Is Bainbridge’s way the way of the future? We shall see. It’s one way. I think it will appeal to some who blog a lot—most people can’t keep up three blogs—and who want to write about their professional subject in a style that they worry is not entertaining enough for lay readers or who want to maximize the credit they get for the professional writing they are doing on the blog. It may work as a way to get more of your colleagues to read your blog. Some of them probably don’t want to wade through the daily posts to see what you are writing about law.
Her analysis nailed my rationale. I’ve been reasonably successful using my blog as an adjunct to my scholarly agenda. Case in point: From Vice Chancellor Leo Strine’s opinion in Trenwick America Litigation Trust v. Ernst & Young, L.L.P.:
“In an incisive article and a thoughtful blog comment, Professor Bainbridge is critical of jurisprudence that expresses the view that directors owe fiduciary duties to the corporation itself, rather than a particular constituency of the corporation.” Trenwick America Litigation Trust v. Ernst & Young, L.L.P., 906 A.2d 168, 195 n.75 (Del. Ch. 2006) (emphasis supplied).
A number of judges and lawyers have told me they routinely read my blog to get my corporate law comments. These folks are the primary intended audience for my legal scholarship. Unlike a lot of legal academics, who write mainly for other academics, when I set down to write a law review article, the people I have in mind are judges and practicing lawyers. I want to persuade them.
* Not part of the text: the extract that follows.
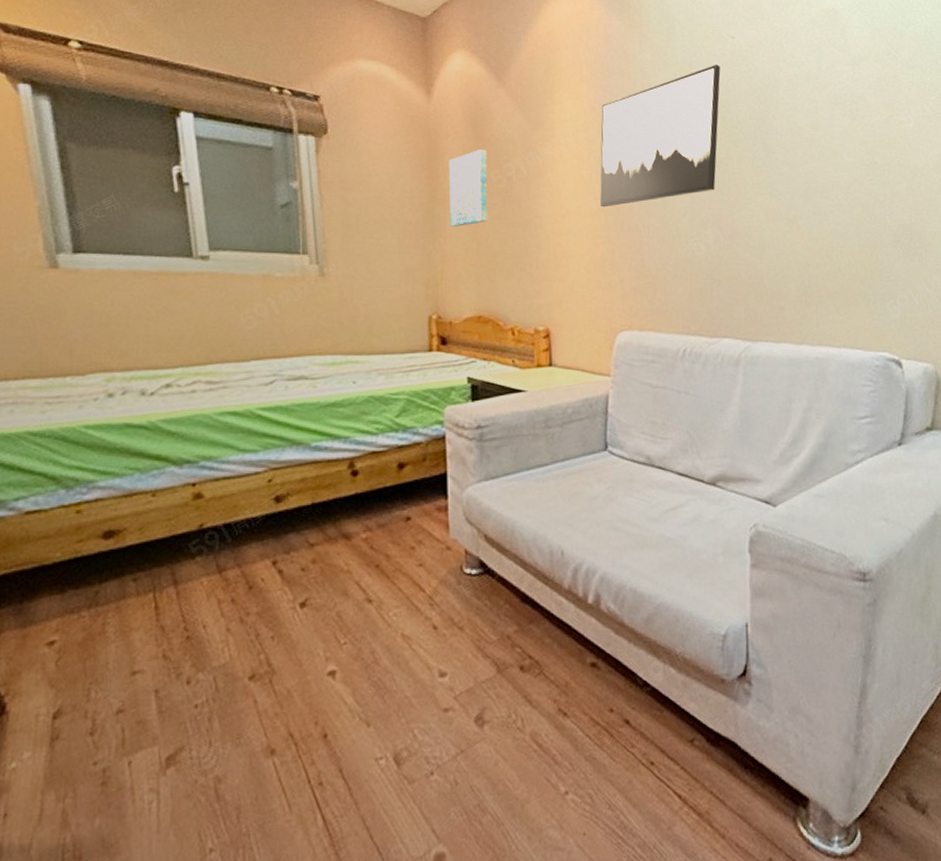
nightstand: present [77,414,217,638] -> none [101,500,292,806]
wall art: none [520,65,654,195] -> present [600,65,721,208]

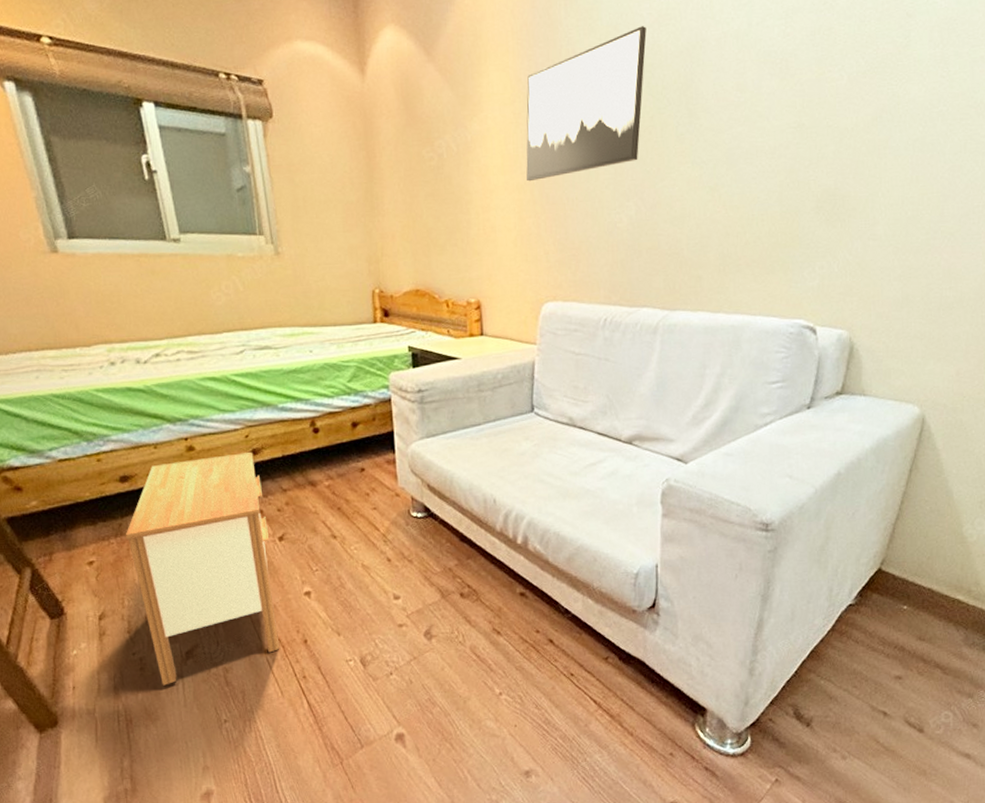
nightstand: none [101,500,292,806] -> present [125,453,280,686]
wall art: present [449,149,488,227] -> none [384,127,422,205]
My assumption - based on lots of conversations with members of my target audience - is that a professional blog focusing solely on technical legal analysis, without requiring the reader to wade through political opinions, wine reviews, and so on, will be more effective in reaching this target audience. Hence, I created the Business Associations Blog. These readers can bookmark that site and/or subscribe exclusively to that site’s feed. As such, I’ll be able to use this corner of my section of the blogosphere more effectively as an adjunct to my vocation.
Conversely, I also no longer have to worry that my generalist readers will get bored. After all, there was always something incongruous about going from a post that used the jargon of Oliver Williamson’s New Institutional Economics to analyze some aspect of corporate governance to a post about the comparative merits of white and black truffles.